▶ _Problem to solve_:
Restate word for word the lines of the entries below, starting with the line that holds "M693 609 710" and ending with the line that holds "M786 5 800 33 816 57 829 84 869 152", and no others.

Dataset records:
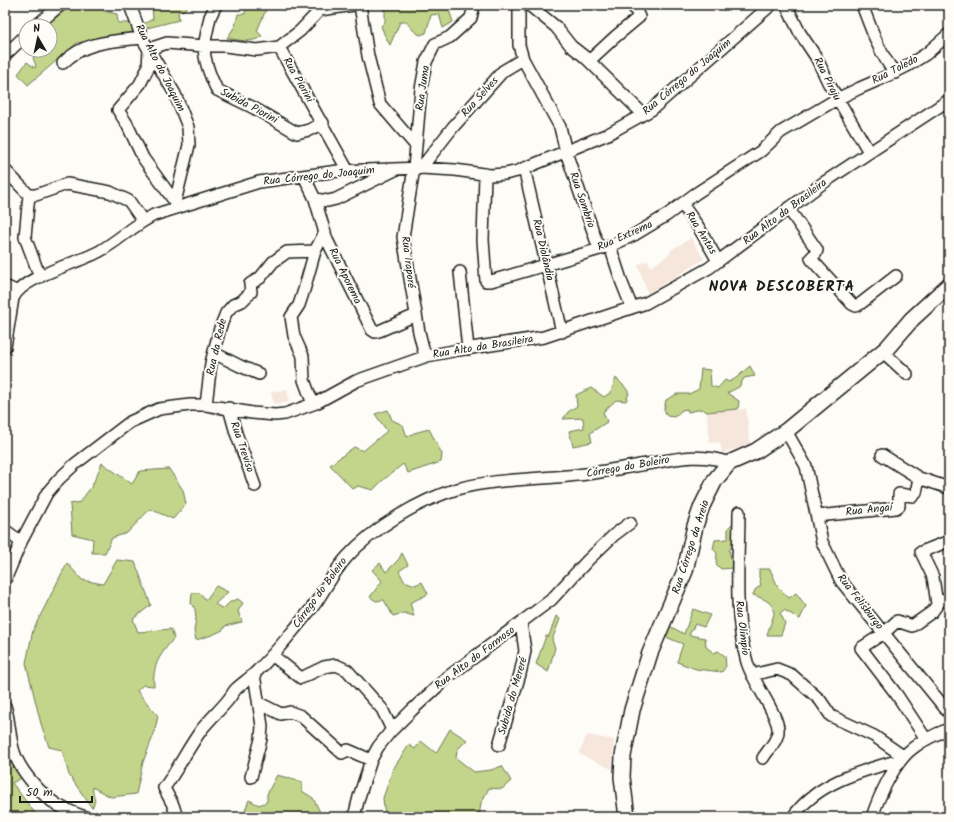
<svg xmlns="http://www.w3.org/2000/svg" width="954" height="822" viewBox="0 0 954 822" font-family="Kalam,sans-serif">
<rect width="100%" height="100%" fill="#fdfcf7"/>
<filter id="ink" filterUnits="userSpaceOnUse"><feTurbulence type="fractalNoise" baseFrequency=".025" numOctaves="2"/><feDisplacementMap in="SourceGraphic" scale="8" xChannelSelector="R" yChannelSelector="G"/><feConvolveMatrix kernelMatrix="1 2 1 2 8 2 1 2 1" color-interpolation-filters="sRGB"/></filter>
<g filter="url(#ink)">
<path fill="#f6e6db" d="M691 238 704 259 648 294 638 265 647 260 651 267 671 253 670 251Z
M287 389 289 402 274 404 271 392Z
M746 409 750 444 722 453 720 442 709 443 707 412Z
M587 735 614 740 612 769 579 754Z"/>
<path fill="#c2d58b" stroke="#6f7854" d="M73 5H100L104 11 117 14 118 23H134L137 32 77 43 28 85 18 74 27 62 35 68 36 66 33 58 40 50H50V26H44Z
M152 5H189L184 10 178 12 179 20 143 29 141 25 153 19Z
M242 5H268L257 31 262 36C252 44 239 40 227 38L235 26 238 14H245L246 8 241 6Z
M378 5H443L449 10 453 22 443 28 439 14 431 15 426 33 420 35 414 31 406 22H400L390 45 385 36 381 26 385 22V11Z
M750 366 755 376 744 378 739 387 727 393 739 401 738 409 707 412 702 409 688 412 687 409 682 410 674 417 667 416 664 409 666 400 677 394H689L699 389 701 369 710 370 711 386 718 388 725 380 729 382C738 378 742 372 750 366Z
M616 378 625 387 629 393 626 401 616 400 603 412 607 422 590 433 592 442 573 446 569 431 584 428 583 418 563 419 568 412 577 406 576 395 591 388 604 397 611 392Z
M388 410 392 420 403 425 407 437 414 433 429 429 442 454 441 462 408 473 403 464 382 481 373 490 358 486 353 489 330 465 354 447 363 451 387 431 375 414Z
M102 463 132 484 140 471 169 469 183 490 186 504 173 519 150 509 127 533 112 538 105 553H92L93 539 72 534 70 504 80 502 92 486Z
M734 522 737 542 729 550 733 568 721 569 716 564 717 553 713 549 715 540 728 539V528Z
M402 553 408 565 399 571 404 581 415 585 422 582 428 594 410 603 414 616 404 613 393 616 384 600 376 601 370 597 382 581 372 570 380 563 386 572 399 559Z
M117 560 135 562 151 605 133 619 138 632 171 629 174 638C161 654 152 664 154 686L143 685 137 691 158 716 154 734 143 762 136 794 111 797 92 787 95 801 92 808 69 775 62 750 49 747 41 724 26 663 33 630 67 563 82 580 103 584Z
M759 569H770L778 587 789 598 796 593 806 606 800 619 784 610 780 613 785 623 781 635H767C768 630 774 616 774 613 774 602 762 598 753 595L755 590 761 585 759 577Z
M216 586 228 592 215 604 223 609 230 602 238 599 243 603 238 611 242 622 225 626 223 630 212 635 196 640 194 631 196 618 195 609 191 603 192 593H200L206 600Z
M693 609 710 615 704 627 695 624 689 635 705 638 706 647 714 653 718 651 725 656 726 666 722 672 696 669 677 662 683 644 661 635 666 624 684 634Z
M556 616 560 619 552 640 555 648 548 672 536 664 546 636H549Z
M450 729 467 740 457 750 456 758 474 772 491 770 502 766 511 781 502 789 489 788 481 803 479 817H385L383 798 393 769 409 745 415 749 421 741 436 753Z
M12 760 25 776 12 783 38 817H5V763Z
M277 775 302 782V791L313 798 320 812 319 817H303L300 813 295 817H255L245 811 249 800 259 805 267 802V794Z"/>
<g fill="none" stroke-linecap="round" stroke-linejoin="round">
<defs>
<path id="street" d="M130 5 142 38 175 94 188 127 189 145 175 202
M216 5 210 17 204 46H225L257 50 279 47
M360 5 368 56 380 104 416 146
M519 5V45L523 59 560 127 566 152 599 249
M529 5 556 27 571 46 585 57 643 114
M786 5 800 33 816 57 829 84 869 152
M862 5C871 28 879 53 895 73
M36 26 60 5
M149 49 167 43 204 46C204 61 210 76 217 90L252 107 297 133 309 130 323 123
M149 49 148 68 140 84 118 110 127 124 143 158 175 202 174 207
M5 55 26 35
M589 61 615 37 639 17 633 5
M63 63C84 41 114 41 142 38
M421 168 453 127 503 71 523 59
M524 168 562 332
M5 170 29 195H36L67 184 110 192 129 201 143 221
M348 171 279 47 300 31 320 10 354 5
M485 174 483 240 486 281H491L610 246 634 235 667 215 695 194 761 151 781 132 837 99 860 88 883 78 907 66 926 54 949 34
M304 176 315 199 327 240 372 330 375 332 379 331 416 315
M29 195 25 237 40 277
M315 199 328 201 336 199 395 170
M682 204 699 228 718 261
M788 208 817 250 816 253 811 258 812 260 852 304 856 306 860 304 896 276
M610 246 622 283 632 308
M460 272 468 349
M5 286 16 291
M5 347 13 298C23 276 79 263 100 251 119 240 134 225 154 215L259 182 338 171 421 168 455 170 490 175 505 174 518 171 608 134 651 110 771 5
M882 351 907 374
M214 353 240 366 259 374
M425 356 419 332 403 237 414 168 421 89 426 62 435 44 450 37 471 18 474 5
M313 404 304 380 303 356 294 336 291 317 299 305 304 290 315 251 325 232
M206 405 211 363 220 328 226 313 233 305 242 301 251 292 250 284 260 278 273 262 287 252 315 251
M229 408 236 433 255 486
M786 431 806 466 822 542 841 581 949 713
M882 455 919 478 949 488
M739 512C739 561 733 614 747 662 751 679 780 717 778 731 778 740 768 750 763 758
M817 516 896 508 899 506V494L913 496 916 493 919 478
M5 530 21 542
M5 580 21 542 47 493 59 479 75 464 130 422 159 409 190 405H206L252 413 275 415 285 414 316 403 356 381 427 356 458 350 544 337 646 303 709 268 823 183 949 100
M937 604 933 577 921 552 949 541
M272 655 301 678 324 667 336 665 347 670 382 709 392 730
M752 675 777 669 792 675 820 700 831 716 874 736 903 756
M259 703 281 714 290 712 301 716 342 753 348 750 371 760
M5 706C10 721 9 737 14 752 20 771 42 796 59 806 67 810 76 814 85 817
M926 739 897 695 861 648 884 633 897 621 912 626 932 612 940 601 949 599
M499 745 520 674 525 651 521 623
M251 777 261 739 262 726 254 674
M177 817 173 805 164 788C178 769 188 748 202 729 210 719 220 710 228 700 231 697 233 692 236 689 242 683 249 679 255 673 269 660 281 645 293 631 301 621 310 611 317 601 327 586 335 570 347 557 373 528 420 500 457 489 502 477 548 480 593 473 613 470 633 466 653 463 679 458 703 453 729 463
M354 817 359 797 371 760 378 747 390 732 412 710 449 676 551 600 588 560 614 535 630 523
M793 817C817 782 862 771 900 760
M872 817C879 796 895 761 913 748 924 739 936 734 949 729"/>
<path id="secondary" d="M627 817 622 777 623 756 632 710 650 653 685 571 695 526 702 506 715 480 729 463 756 451 786 431 887 348 912 319 949 285"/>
</defs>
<use href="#street" stroke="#1c1c1c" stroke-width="14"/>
<use href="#secondary" stroke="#1c1c1c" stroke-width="18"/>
<use href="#street" stroke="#fdfcf7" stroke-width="11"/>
<use href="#secondary" stroke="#fdfcf7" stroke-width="15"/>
</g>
</g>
<g text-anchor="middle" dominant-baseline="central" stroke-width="4" stroke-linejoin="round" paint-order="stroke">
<g font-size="11" fill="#1c1c1c" stroke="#fdfcf7">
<text transform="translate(160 68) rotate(63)">Rua Alto do Joaquim</text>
<text transform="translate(895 70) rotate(-27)">Rua Toledo</text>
<text transform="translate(687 77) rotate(-40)">Rua Córrego do Joaquim</text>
<text transform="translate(827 79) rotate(63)">Rua Piraju</text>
<text transform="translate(298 80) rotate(60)">Rua Piorini</text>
<text transform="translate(423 88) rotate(-82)">Rua Juma</text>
<text transform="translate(480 97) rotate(-48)">Rua Selves</text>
<text transform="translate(249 106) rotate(28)">Subida Piorini</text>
<text transform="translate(319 176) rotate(-6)">Rua Córrego do Joaquim</text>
<text transform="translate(582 200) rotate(71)">Rua Sombrio</text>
<text transform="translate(785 212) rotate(-37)">Rua Alto da Brasileira</text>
<text transform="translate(701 233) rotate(58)">Rua Antas</text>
<text transform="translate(625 236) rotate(-24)">Rua Extrema</text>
<text transform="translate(543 250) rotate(77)">Rua Diolândia</text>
<text transform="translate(408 262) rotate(83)">Rua Iraporé</text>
<text transform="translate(345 276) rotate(64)">Rua Aporema</text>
<text transform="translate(217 347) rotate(-77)">Rua da Rede</text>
<text transform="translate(483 347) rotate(-9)">Rua Alto da Brasileira</text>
<text transform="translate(242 447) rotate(71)">Rua Treviso</text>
<text transform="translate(628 467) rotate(-10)">Córrego do Boleiro</text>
<text transform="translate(869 510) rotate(-6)">Rua Angaí</text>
<text transform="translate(691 547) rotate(-72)">Rua Córrego da Areia</text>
<text transform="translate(320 593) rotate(-54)">Córrego do Boleiro</text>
<text transform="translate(860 602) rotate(52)">Rua Felisburgo</text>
<text transform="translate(742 628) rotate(83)">Rua Olímpio</text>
<text transform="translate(475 658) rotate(-37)">Rua Alto do Formoso</text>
<text transform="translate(513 696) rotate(-74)">Subida do Mereré</text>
</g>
<g font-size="15" font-weight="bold" letter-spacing="1" fill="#1c1c1c" stroke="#fdfcf7">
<text x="782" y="287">NOVA DESCOBERTA</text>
</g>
</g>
<rect width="954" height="822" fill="none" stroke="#fdfcf7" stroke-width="20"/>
<rect x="10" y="10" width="934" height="802" fill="none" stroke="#1c1c1c" stroke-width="1.5" filter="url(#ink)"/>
<g transform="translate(38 38) rotate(351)"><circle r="19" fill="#fdfcf7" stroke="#a3a29f"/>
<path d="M0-3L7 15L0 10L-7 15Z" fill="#1c1c1c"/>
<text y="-6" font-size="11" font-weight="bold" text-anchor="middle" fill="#1c1c1c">N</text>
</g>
<path d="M20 796v6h72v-6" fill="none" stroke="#1c1c1c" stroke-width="2"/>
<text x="26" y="796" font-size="12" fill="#1c1c1c" stroke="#fdfcf7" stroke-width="3" paint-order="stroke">50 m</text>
</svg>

▶ _Expected answer_:
M693 609 710 615 704 627 695 624 689 635 705 638 706 647 714 653 718 651 725 656 726 666 722 672 696 669 677 662 683 644 661 635 666 624 684 634Z
M556 616 560 619 552 640 555 648 548 672 536 664 546 636H549Z
M450 729 467 740 457 750 456 758 474 772 491 770 502 766 511 781 502 789 489 788 481 803 479 817H385L383 798 393 769 409 745 415 749 421 741 436 753Z
M12 760 25 776 12 783 38 817H5V763Z
M277 775 302 782V791L313 798 320 812 319 817H303L300 813 295 817H255L245 811 249 800 259 805 267 802V794Z"/>
<g fill="none" stroke-linecap="round" stroke-linejoin="round">
<defs>
<path id="street" d="M130 5 142 38 175 94 188 127 189 145 175 202
M216 5 210 17 204 46H225L257 50 279 47
M360 5 368 56 380 104 416 146
M519 5V45L523 59 560 127 566 152 599 249
M529 5 556 27 571 46 585 57 643 114
M786 5 800 33 816 57 829 84 869 152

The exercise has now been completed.